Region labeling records
###

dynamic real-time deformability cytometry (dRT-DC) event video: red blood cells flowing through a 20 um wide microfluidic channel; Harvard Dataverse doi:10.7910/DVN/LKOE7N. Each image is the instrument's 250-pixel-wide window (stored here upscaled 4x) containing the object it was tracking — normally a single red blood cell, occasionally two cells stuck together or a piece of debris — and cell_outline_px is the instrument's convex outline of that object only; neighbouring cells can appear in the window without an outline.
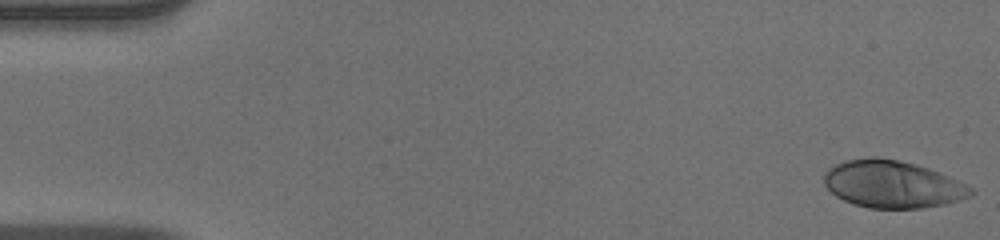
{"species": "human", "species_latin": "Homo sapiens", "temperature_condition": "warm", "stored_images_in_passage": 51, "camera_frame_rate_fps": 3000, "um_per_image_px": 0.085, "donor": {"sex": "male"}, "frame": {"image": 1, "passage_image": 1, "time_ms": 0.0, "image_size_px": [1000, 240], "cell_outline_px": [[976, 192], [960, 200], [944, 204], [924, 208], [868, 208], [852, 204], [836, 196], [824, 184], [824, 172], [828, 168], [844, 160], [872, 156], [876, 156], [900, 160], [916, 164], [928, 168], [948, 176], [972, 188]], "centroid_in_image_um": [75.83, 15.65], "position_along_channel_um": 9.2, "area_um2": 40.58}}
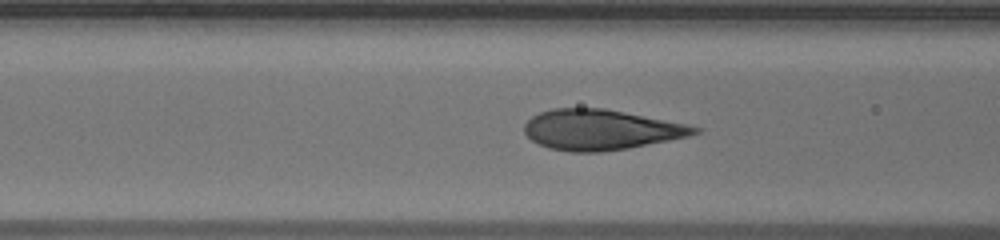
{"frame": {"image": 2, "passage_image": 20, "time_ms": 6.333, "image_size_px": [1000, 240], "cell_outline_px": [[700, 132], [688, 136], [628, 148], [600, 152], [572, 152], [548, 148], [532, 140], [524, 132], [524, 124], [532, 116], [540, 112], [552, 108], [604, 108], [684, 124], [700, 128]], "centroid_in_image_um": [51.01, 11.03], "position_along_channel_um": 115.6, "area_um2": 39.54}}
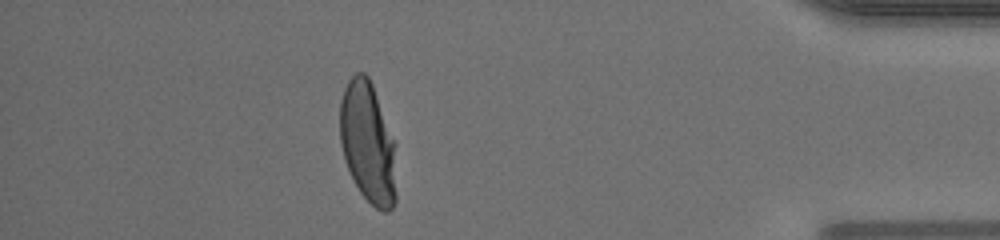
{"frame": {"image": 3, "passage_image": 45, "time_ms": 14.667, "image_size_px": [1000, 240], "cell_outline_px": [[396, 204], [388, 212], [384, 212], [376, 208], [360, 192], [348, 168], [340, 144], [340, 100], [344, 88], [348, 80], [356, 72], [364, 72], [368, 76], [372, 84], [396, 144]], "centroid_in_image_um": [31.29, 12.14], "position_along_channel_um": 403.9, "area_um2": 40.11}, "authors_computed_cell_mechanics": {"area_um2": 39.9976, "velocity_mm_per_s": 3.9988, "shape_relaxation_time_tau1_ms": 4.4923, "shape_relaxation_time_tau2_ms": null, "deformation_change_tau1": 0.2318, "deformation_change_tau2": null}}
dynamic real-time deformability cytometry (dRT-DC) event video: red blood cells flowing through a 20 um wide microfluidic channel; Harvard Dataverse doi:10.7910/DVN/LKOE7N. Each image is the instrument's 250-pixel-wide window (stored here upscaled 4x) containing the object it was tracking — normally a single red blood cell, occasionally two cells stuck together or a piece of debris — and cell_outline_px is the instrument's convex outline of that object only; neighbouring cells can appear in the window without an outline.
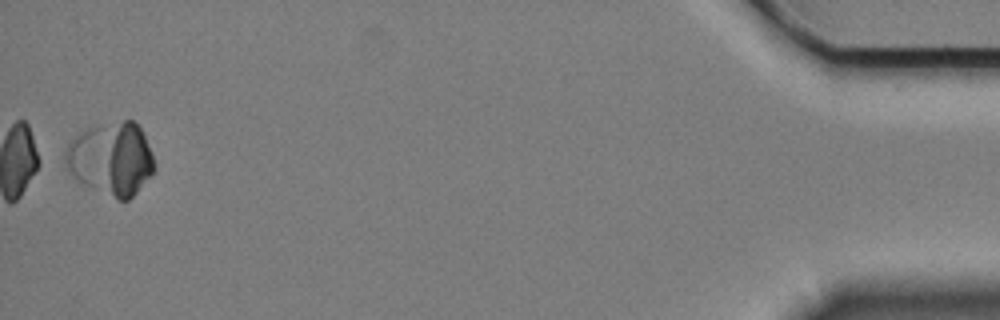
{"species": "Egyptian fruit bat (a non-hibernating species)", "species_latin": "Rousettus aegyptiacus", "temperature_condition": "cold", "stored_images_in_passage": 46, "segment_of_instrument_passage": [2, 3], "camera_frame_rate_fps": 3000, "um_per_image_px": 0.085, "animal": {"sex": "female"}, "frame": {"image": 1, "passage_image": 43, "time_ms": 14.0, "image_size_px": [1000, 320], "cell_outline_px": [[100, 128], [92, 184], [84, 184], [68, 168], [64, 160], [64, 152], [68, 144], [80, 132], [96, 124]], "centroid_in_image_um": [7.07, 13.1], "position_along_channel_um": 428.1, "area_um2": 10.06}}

###

To do
Quote every line word for word and keep the images out of the copy.

Solution for this problem
dynamic real-time deformability cytometry (dRT-DC) event video: red blood cells flowing through a 20 um wide microfluidic channel; Harvard Dataverse doi:10.7910/DVN/LKOE7N. Each image is the instrument's 250-pixel-wide window (stored here upscaled 4x) containing the object it was tracking — normally a single red blood cell, occasionally two cells stuck together or a piece of debris — and cell_outline_px is the instrument's convex outline of that object only; neighbouring cells can appear in the window without an outline.
{"species": "human", "species_latin": "Homo sapiens", "temperature_condition": "warm", "stored_images_in_passage": 51, "camera_frame_rate_fps": 3000, "um_per_image_px": 0.085, "donor": {"sex": "male"}, "frame": {"image": 1, "passage_image": 1, "time_ms": 0.0, "image_size_px": [1000, 240], "cell_outline_px": [[976, 192], [960, 200], [944, 204], [924, 208], [868, 208], [852, 204], [836, 196], [824, 184], [824, 172], [828, 168], [844, 160], [872, 156], [876, 156], [900, 160], [916, 164], [928, 168], [948, 176], [972, 188]], "centroid_in_image_um": [75.83, 15.65], "position_along_channel_um": 9.2, "area_um2": 40.58}}
{"frame": {"image": 2, "passage_image": 20, "time_ms": 6.333, "image_size_px": [1000, 240], "cell_outline_px": [[700, 132], [688, 136], [628, 148], [600, 152], [572, 152], [548, 148], [532, 140], [524, 132], [524, 124], [532, 116], [540, 112], [552, 108], [604, 108], [684, 124], [700, 128]], "centroid_in_image_um": [51.01, 11.03], "position_along_channel_um": 115.6, "area_um2": 39.54}}
{"frame": {"image": 3, "passage_image": 45, "time_ms": 14.667, "image_size_px": [1000, 240], "cell_outline_px": [[396, 204], [388, 212], [384, 212], [376, 208], [360, 192], [348, 168], [340, 144], [340, 100], [344, 88], [348, 80], [356, 72], [364, 72], [368, 76], [372, 84], [396, 144]], "centroid_in_image_um": [31.29, 12.14], "position_along_channel_um": 403.9, "area_um2": 40.11}, "authors_computed_cell_mechanics": {"area_um2": 39.9976, "velocity_mm_per_s": 3.9988, "shape_relaxation_time_tau1_ms": 4.4923, "shape_relaxation_time_tau2_ms": null, "deformation_change_tau1": 0.2318, "deformation_change_tau2": null}}
dynamic real-time deformability cytometry (dRT-DC) event video: red blood cells flowing through a 20 um wide microfluidic channel; Harvard Dataverse doi:10.7910/DVN/LKOE7N. Each image is the instrument's 250-pixel-wide window (stored here upscaled 4x) containing the object it was tracking — normally a single red blood cell, occasionally two cells stuck together or a piece of debris — and cell_outline_px is the instrument's convex outline of that object only; neighbouring cells can appear in the window without an outline.
{"species": "Egyptian fruit bat (a non-hibernating species)", "species_latin": "Rousettus aegyptiacus", "temperature_condition": "cold", "stored_images_in_passage": 46, "segment_of_instrument_passage": [2, 3], "camera_frame_rate_fps": 3000, "um_per_image_px": 0.085, "animal": {"sex": "female"}, "frame": {"image": 1, "passage_image": 43, "time_ms": 14.0, "image_size_px": [1000, 320], "cell_outline_px": [[100, 128], [92, 184], [84, 184], [68, 168], [64, 160], [64, 152], [68, 144], [80, 132], [96, 124]], "centroid_in_image_um": [7.07, 13.1], "position_along_channel_um": 428.1, "area_um2": 10.06}}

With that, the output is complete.